Uncertainty Estimation with Gaussian Processes

Gaussian Procress Regression (GPR) is a powerful tool to do uncertainty estimation for all kinds of problems including state estimation in robotics or machine learning of geospatial data. It enables you to get an uncertainty estimation given new incoming data and is related to the concept of Kalman filtering that was briefly mentioned on this blog before. In this post I show the basic building blocks of this method and how to code a GPR yourself using Python.

Background

Formally, a Gaussian process is a stochastic process and can be understood as a distribution over functions. The premise of this approach is that the function values themselves are random variables. When modeling a function as a Gaussian process, one makes an assumption that any finite number of sampled points form a multivariate normal distribution.

Thus, $f(x) \sim GP(\mu, k)$ means that for any finite batch of function values $\mathbf{f} = f(\mathbf{X})$ , where $\mathbf{f} = \left[ f(\mathbf{x_1}, ..., f(\mathbf{x_n}))\right] \sim \mathcal{N}(\mu, K)$ holds.

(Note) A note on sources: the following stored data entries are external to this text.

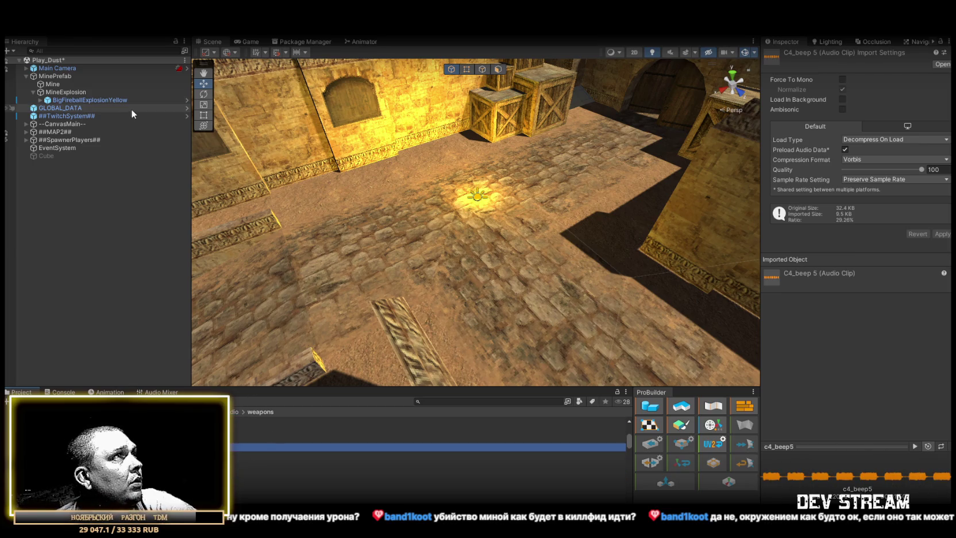
pyautogui.click(41, 100)
pyautogui.click(144, 479)
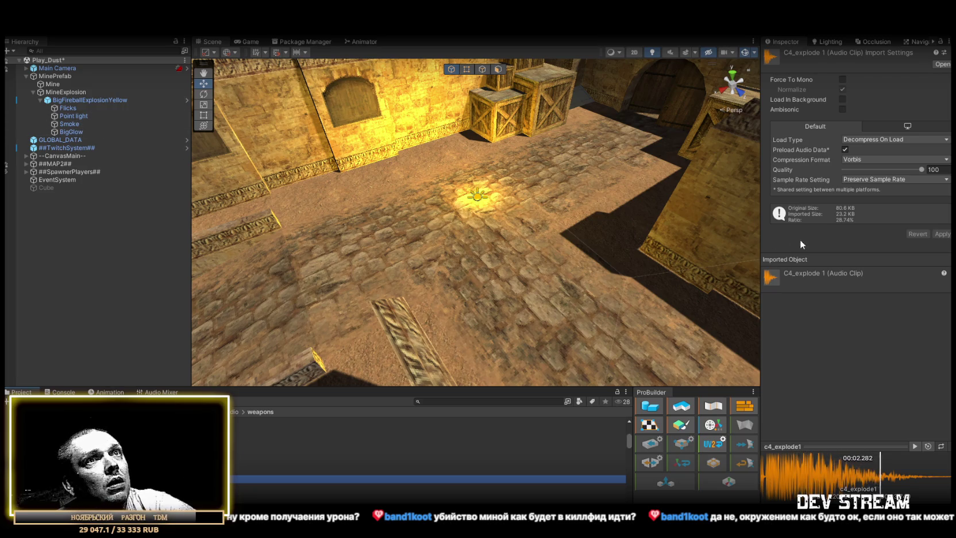
# Assign c4_explode1 to the fireball's Audio Source with Volume 0.5 and Pitch 1.
pyautogui.click(144, 100)
pyautogui.scroll(-10, 871, 281)
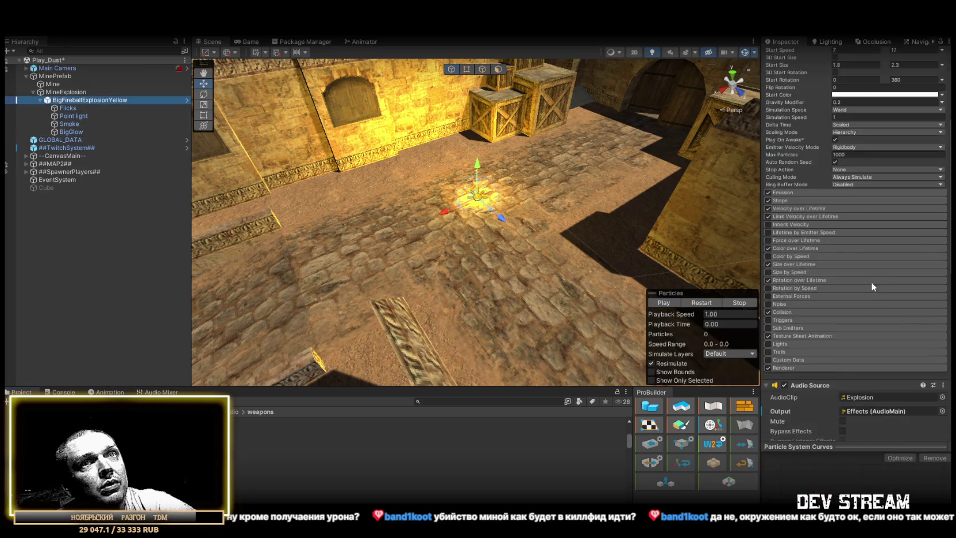
pyautogui.moveTo(287, 475)
pyautogui.mouseDown()
pyautogui.moveTo(631, 402)
pyautogui.moveTo(876, 234)
pyautogui.moveTo(884, 210)
pyautogui.mouseUp()
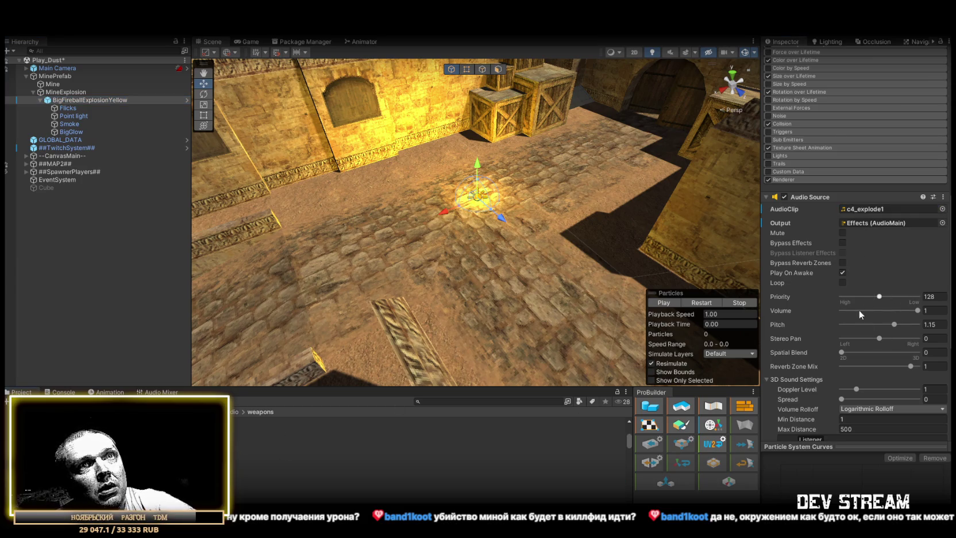
pyautogui.click(886, 311)
pyautogui.doubleClick(934, 310)
pyautogui.write('0.5')
pyautogui.press('Tab')
pyautogui.write('1')
# Set the Audio Source's volume rolloff and a Max Distance of 50.
pyautogui.scroll(-4, 884, 350)
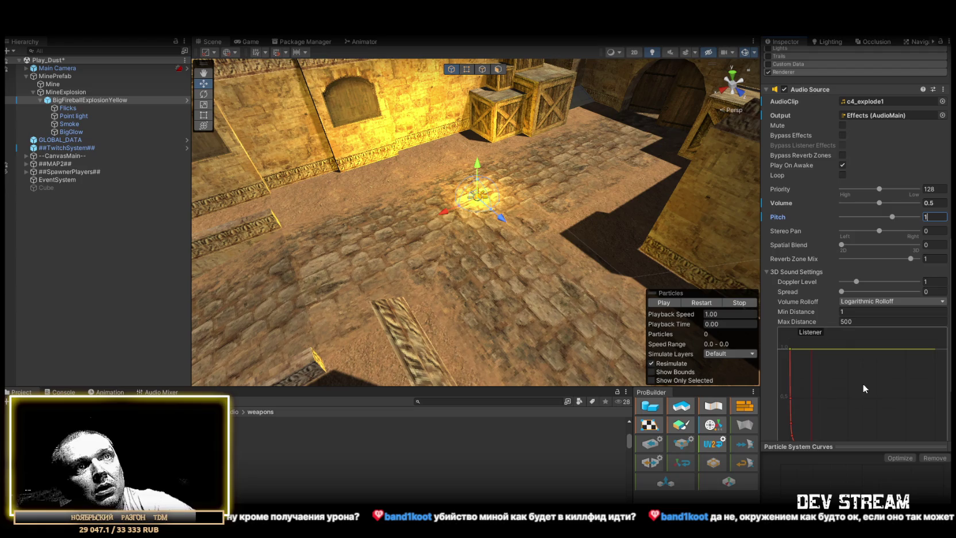
pyautogui.click(860, 301)
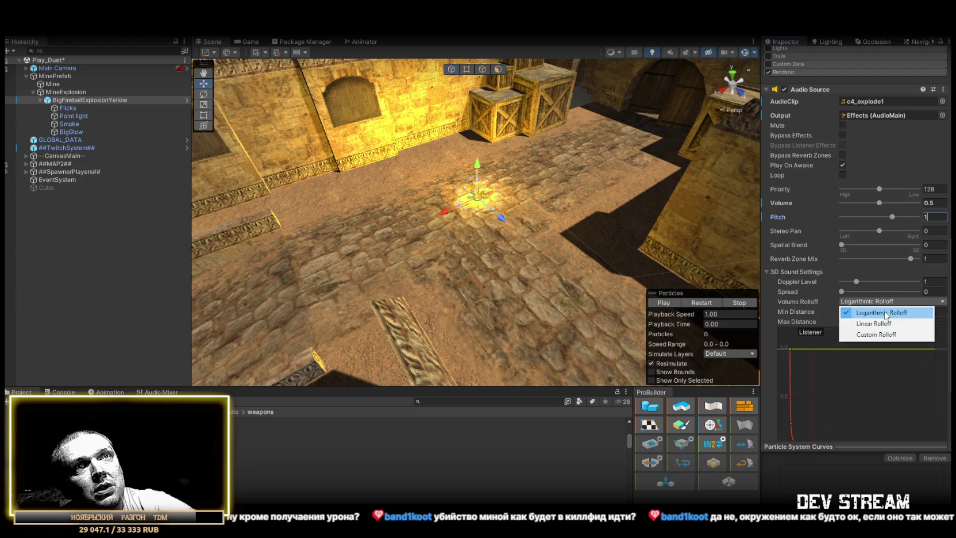
pyautogui.click(877, 313)
pyautogui.click(860, 321)
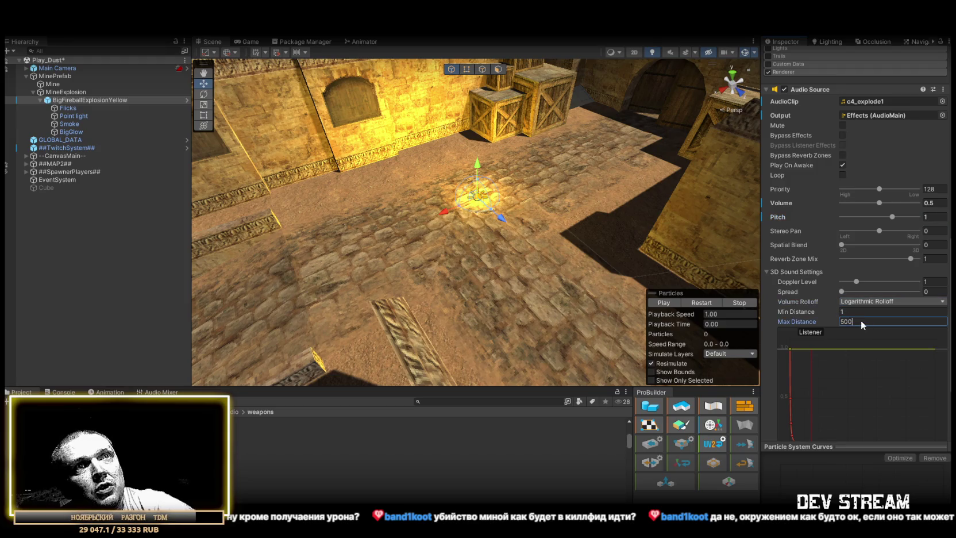
pyautogui.write('50')
pyautogui.click(851, 311)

One might ask why this assumption is useful. The main benefit of using Gaussian distributions is that they are incredibly nice to work with. The Gaussian family is self-conjugate and has a number of nice properties such as being closed under marginalization and closed under conditioning. This makes it a natural choice for Bayesian machine learning, where you have to specify a prior belief and then marginalize over parameters to obtain a posterior predictive distribution.

Also, the multivariate normal distribution is entirely characterized by a mean vector and a covariance matrix.

Inference

So how does one make predictions based on observed (training) data? It is basically based on this formulation:

(1) $\begin{equation*} \left[ {\begin{array}{c} f \\f^* \end{array} } \right] = \mathcal{N}\left( \mu, \left[ {\begin{array}{cc} K + \sigma^2 \mathbb{I}_n & K_* \\K_*^T & K_{**} \\ \end{array} } \right] \right). \end{equation*}$

The equation above reflects the previously mentioned assumption of normality, but here we also differentiate training and testing points (the latter is marked with an asterisk). There’s also an additional assumption that training labels are corrupted by Gaussian noise, which is the $\sigma$ part at the top left in the kernel-matrix above.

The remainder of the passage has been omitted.